Il titolare, un 63enne italiano, è stato denunciato per i reati di furto subordinatamente ricettazione, infrazione alla Legge federale sulle armi, infrazione alla Legge federale sugli stupefacenti e per infrazione alla Legge doganale
NOVAZZANO - Il Ministero Pubblico, la Polizia Cantonale, le Guardie di confine e le polizie comunali di Chiasso e Mendrisio informano che ieri sono intervenuti in un'autofficina di Novazzano. L'intervento ha avuto origine dalla richiesta, via rogatoria, dell'autorità giudiziaria italiana nell'ambito di un traffico internazionale di stupefacenti. L'officina come pure l'appartamento in uso al titolare, un 63enne cittadino italiano, sono stati perquisiti.
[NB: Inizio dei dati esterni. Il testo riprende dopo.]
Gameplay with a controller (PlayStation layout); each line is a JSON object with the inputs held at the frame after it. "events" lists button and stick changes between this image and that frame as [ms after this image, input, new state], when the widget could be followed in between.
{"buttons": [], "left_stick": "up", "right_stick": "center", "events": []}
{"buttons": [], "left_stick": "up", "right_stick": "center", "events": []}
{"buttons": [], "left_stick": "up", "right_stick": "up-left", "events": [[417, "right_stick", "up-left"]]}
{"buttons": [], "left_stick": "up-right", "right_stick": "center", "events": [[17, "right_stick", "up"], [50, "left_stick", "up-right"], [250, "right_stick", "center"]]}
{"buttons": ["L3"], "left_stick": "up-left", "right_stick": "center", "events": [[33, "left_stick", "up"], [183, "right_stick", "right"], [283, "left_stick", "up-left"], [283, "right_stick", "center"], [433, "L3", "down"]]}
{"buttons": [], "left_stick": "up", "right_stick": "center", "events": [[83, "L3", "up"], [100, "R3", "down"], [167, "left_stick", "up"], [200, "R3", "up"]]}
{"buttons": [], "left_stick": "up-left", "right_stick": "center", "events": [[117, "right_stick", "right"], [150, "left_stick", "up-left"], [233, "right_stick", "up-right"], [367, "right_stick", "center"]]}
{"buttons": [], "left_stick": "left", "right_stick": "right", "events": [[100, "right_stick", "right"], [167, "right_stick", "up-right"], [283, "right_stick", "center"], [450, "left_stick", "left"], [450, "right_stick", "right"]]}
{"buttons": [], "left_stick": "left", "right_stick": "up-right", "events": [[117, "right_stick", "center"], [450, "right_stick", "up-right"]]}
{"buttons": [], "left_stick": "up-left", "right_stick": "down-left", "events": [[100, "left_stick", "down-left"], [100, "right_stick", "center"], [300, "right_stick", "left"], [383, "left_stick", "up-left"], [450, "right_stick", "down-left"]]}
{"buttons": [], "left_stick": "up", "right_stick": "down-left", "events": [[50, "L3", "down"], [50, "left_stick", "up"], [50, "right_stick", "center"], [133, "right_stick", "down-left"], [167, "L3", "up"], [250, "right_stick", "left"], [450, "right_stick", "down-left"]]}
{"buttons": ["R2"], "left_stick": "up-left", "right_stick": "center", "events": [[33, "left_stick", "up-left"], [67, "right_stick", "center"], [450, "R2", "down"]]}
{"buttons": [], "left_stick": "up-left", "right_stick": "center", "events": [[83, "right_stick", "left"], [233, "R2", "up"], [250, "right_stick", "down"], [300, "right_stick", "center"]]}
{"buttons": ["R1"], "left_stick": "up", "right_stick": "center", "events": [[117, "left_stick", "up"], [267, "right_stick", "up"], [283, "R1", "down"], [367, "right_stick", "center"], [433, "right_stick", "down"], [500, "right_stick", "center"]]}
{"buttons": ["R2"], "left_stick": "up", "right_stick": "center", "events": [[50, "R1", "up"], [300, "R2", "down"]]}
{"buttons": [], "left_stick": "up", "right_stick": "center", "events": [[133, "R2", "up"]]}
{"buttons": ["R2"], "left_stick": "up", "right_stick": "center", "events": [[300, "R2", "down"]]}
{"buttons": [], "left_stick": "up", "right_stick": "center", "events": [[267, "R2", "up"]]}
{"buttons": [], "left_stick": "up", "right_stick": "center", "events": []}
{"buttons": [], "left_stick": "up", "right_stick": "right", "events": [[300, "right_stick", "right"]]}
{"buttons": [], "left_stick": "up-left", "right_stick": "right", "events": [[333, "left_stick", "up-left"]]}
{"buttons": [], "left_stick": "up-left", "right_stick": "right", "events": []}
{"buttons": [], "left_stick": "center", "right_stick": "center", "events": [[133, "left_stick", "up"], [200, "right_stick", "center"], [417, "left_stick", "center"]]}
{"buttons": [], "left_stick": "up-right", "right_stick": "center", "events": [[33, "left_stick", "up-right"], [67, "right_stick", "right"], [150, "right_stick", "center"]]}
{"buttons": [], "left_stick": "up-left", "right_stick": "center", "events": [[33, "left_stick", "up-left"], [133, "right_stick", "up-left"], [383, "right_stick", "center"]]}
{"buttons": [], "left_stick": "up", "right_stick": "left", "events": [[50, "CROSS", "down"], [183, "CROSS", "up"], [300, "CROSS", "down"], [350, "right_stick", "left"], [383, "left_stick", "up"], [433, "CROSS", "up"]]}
Il titolare è stato interrogato e denunciato a piede libero per i reati di furto subordinatamente ricettazione, infrazione alla Legge federale sulle armi, infrazione alla Legge federale sugli stupefacenti e per infrazione alla Legge doganale.E sul caso, attraverso una nota stampa, ha voluto far sentire la sua voce il Gruppo Carrozzieri Ticinesi (USIC): "Ci distanziamo dal comportamento del presunto carrozziere del Mendrisiotto, che a seguito di un blitz delle forze dell’ordine, è stato posto in stato di fermo, dopo che nel suo garage sono state rinvenute delle auto rubate, un furgone con doppiofondo, armi e della marijuana.Vorremmo inoltre evidenziare che non si tratta di una carrozzeria associata alla nostro gruppo di categoria USIC. Tutti i nostri associati a livello ticinese (ma anche svizzero), esercitano l'attività di carrozzeria in modo professionale, disponendo di valide strutture e attrezzature e vantando una buona organizzazione aziendale, secondo i requisiti minimi di qualità richiesti a tutte le carrozzerie affiliate, e nel rispetto di un codice etico sottoscritto da tutti i membri dell'Associazione"."Invitiamo tutti i professionisti del settore della carrozzeria - si legge ancora nel comunicato - a voler stigmatizzare questi comportamenti, a segnalarli a chi di dovere e a scegliere, come hanno fatto ben 40 altre carrozzerie ticinesi, di firmare il nostro codice etico e quindi aderire alla nostra associazione. Uniti per salvaguardare il settore della carrozzeria".